In the present action, Watts failed to advance the costs of the transcript, and we find no error in the district court's dismissal of the appeal of his 2005 DUI conviction based upon § 6-1452(A)(4)(b). Enhancement of 2013 Conviction
Watts asserts that the district court erred in using his 2005 DUI conviction to enhance his present sentence. He argues that the 2005 conviction was not final, because it was pending on appeal at the time of the enhancement hearing.
To constitute a basis for enhancement of punishment on a charge of a second or subsequent offense, the prior conviction relied upon for enhancement must be a final conviction. State v. Estes, 238 Neb. 692, 472 N.W.2d 214 (1991). A prior conviction that is pending on appeal will not support enhanced penalties because it has not yet become final and may be reversed by the appellate court. See id. However, in State v. Estes, supra, the Nebraska Supreme Court held that the finality of a prior DUI conviction offered
for purposes of enhancement is determined as of the date the subsequent offense was committed, not the date of the enhancement hearing. It stated:
The defendant's habitual offender status is determined at the time the subsequent offense is committed. . . . Therefore, even if the first conviction is affirmed before sentencing on the second conviction, it may not be used for sentencing enhancement purposes, since it was not final at the time the second offense was committed.

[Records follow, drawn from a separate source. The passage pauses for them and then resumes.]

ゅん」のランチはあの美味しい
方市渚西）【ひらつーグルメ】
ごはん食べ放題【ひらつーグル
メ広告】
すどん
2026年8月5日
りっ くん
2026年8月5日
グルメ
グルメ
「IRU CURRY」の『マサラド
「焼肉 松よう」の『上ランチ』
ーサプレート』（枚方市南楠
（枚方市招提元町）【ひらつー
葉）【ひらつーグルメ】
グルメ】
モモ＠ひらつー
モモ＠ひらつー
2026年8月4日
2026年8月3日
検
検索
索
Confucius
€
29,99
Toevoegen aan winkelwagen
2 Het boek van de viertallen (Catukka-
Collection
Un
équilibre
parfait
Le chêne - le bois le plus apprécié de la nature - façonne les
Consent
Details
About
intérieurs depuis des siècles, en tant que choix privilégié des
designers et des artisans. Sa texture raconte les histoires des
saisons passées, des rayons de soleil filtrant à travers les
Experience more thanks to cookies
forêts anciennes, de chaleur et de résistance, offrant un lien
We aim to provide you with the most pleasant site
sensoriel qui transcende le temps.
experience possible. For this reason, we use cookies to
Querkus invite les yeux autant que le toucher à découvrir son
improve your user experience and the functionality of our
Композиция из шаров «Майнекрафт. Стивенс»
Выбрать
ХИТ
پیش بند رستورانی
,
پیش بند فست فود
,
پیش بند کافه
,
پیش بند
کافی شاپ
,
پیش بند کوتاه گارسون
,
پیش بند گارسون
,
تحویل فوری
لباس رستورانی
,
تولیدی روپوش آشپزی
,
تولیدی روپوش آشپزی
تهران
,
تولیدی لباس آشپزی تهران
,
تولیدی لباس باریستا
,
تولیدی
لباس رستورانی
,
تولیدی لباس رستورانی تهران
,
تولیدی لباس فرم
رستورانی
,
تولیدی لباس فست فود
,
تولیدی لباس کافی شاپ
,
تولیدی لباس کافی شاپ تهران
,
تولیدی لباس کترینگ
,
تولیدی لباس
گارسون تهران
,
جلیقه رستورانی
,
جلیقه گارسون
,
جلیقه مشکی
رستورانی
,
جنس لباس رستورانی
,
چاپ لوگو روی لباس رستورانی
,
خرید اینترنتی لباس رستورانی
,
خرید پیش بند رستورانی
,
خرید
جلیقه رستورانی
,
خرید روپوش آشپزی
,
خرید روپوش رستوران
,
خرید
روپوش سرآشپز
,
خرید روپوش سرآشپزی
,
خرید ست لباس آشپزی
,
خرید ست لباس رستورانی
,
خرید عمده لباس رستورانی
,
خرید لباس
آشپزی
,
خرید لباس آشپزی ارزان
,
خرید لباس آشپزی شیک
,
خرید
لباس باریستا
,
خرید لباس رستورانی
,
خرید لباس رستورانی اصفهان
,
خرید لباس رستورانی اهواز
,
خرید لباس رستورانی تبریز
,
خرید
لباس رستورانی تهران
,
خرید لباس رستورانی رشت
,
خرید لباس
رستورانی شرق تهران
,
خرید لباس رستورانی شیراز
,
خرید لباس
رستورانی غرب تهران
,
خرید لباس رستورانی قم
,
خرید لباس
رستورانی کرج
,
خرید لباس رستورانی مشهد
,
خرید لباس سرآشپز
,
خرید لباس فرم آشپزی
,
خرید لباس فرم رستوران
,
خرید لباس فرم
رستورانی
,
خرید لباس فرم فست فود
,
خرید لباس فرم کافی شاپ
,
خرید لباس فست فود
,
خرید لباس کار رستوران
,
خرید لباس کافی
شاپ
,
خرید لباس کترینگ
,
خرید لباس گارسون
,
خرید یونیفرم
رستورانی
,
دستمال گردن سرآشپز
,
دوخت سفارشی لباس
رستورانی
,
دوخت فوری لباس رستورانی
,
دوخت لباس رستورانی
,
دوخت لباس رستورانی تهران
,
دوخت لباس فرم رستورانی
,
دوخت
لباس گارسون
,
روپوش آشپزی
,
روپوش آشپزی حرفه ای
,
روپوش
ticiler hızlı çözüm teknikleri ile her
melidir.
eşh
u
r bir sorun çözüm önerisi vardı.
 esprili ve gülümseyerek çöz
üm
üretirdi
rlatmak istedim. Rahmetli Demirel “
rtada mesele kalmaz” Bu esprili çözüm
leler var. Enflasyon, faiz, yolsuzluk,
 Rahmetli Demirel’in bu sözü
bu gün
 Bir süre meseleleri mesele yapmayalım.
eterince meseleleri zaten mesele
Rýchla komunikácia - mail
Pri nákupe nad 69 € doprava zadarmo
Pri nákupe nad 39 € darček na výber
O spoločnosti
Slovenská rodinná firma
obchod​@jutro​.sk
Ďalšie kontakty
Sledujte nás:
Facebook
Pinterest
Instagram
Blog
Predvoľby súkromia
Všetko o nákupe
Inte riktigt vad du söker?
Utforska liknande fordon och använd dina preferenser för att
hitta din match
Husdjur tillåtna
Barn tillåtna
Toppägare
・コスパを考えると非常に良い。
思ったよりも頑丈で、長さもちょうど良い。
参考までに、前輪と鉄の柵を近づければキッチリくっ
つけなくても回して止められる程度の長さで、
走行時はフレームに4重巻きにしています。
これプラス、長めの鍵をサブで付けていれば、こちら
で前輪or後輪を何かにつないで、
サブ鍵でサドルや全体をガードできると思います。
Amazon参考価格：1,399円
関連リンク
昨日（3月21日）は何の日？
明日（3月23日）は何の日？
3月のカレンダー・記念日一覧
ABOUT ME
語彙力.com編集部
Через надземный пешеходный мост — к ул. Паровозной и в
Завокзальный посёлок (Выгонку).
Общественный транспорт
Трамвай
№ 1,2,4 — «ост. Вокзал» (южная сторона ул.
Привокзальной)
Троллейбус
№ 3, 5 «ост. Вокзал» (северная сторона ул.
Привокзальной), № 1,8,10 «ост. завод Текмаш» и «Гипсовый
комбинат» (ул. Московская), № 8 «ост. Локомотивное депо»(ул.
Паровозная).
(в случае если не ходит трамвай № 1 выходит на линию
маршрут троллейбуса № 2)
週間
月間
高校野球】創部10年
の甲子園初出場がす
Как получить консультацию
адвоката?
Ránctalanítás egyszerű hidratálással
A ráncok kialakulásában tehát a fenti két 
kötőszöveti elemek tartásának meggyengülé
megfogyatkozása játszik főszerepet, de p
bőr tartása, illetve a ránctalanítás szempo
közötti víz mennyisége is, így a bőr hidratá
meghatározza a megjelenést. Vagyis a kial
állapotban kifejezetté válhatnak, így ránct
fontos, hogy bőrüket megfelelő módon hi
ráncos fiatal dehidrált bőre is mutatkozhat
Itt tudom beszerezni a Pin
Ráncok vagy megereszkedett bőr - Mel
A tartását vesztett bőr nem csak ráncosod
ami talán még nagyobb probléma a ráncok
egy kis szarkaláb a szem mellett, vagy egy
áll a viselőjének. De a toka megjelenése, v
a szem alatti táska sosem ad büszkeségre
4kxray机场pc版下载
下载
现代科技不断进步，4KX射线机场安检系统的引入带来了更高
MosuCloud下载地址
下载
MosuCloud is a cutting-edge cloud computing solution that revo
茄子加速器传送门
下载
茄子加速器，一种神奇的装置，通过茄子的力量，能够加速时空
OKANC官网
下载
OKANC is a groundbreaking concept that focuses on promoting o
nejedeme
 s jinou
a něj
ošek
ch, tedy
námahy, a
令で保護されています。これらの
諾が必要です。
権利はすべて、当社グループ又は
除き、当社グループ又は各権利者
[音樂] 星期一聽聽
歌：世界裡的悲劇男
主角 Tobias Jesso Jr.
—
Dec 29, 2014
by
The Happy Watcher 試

Id. at 695-96, 472 N.W.2d at 216.
Here, Watts' 2005 DUI conviction was not on appeal at the time the present offense was committed. He committed the present offense on January 18, 2013, and then subsequently filed his notice of appeal from the 2005 DUI conviction on October 11. We note that the time to appeal the 2005
[22 Neb.App. 512] conviction had not yet expired due to the failure of the clerk to place a file stamp on the final sentencing order. See Neb. Rev. Stat. § 25-1301(3) (Reissue 2008) (" [f]or purposes of determining the time for appeal, the date stamped on the judgment, decree, or final order shall be the date of entry" ). However, the Nebraska Supreme Court has determined that the lack of a file stamp does not invalidate a prior conviction for purposes of enhancement. See State v. Macek, 278 Neb. 967, 774 N.W.2d 749 (2009).
In State v. Macek, supra, the appellant argued that the district court erred in using two of his prior DUI convictions to enhance his sentence, because the prior convictions lacked file stamps and therefore were not final convictions. The Supreme Court rejected this argument, in part, because there was no dispute that the prior convictions had occurred years before the present offense was committed and had not been appealed. See id. The Supreme Court further held that the appeal was an impermissible collateral attack on the prior proceedings and found that the prior convictions were properly used for enhancement. See id.
Reading State v. Estes, supra, and State v. Macek, supra, together, we conclude that Watts' 2005 DUI conviction is valid for purposes of enhancement, because no appeal had been taken at the time the present offense was committed and because any attempt to attack the prior conviction based on the lack of a file stamp would have been an impermissible collateral attack, since there was no appeal pending at that time. Thus, the district court was correct in enhancing Watts' conviction to a third offense.
The district court did not err in dismissing Watts' appeal from his 2005 DUI conviction, nor did it err in finding that such conviction was valid for purposes of enhancement. Accordingly, we affirm.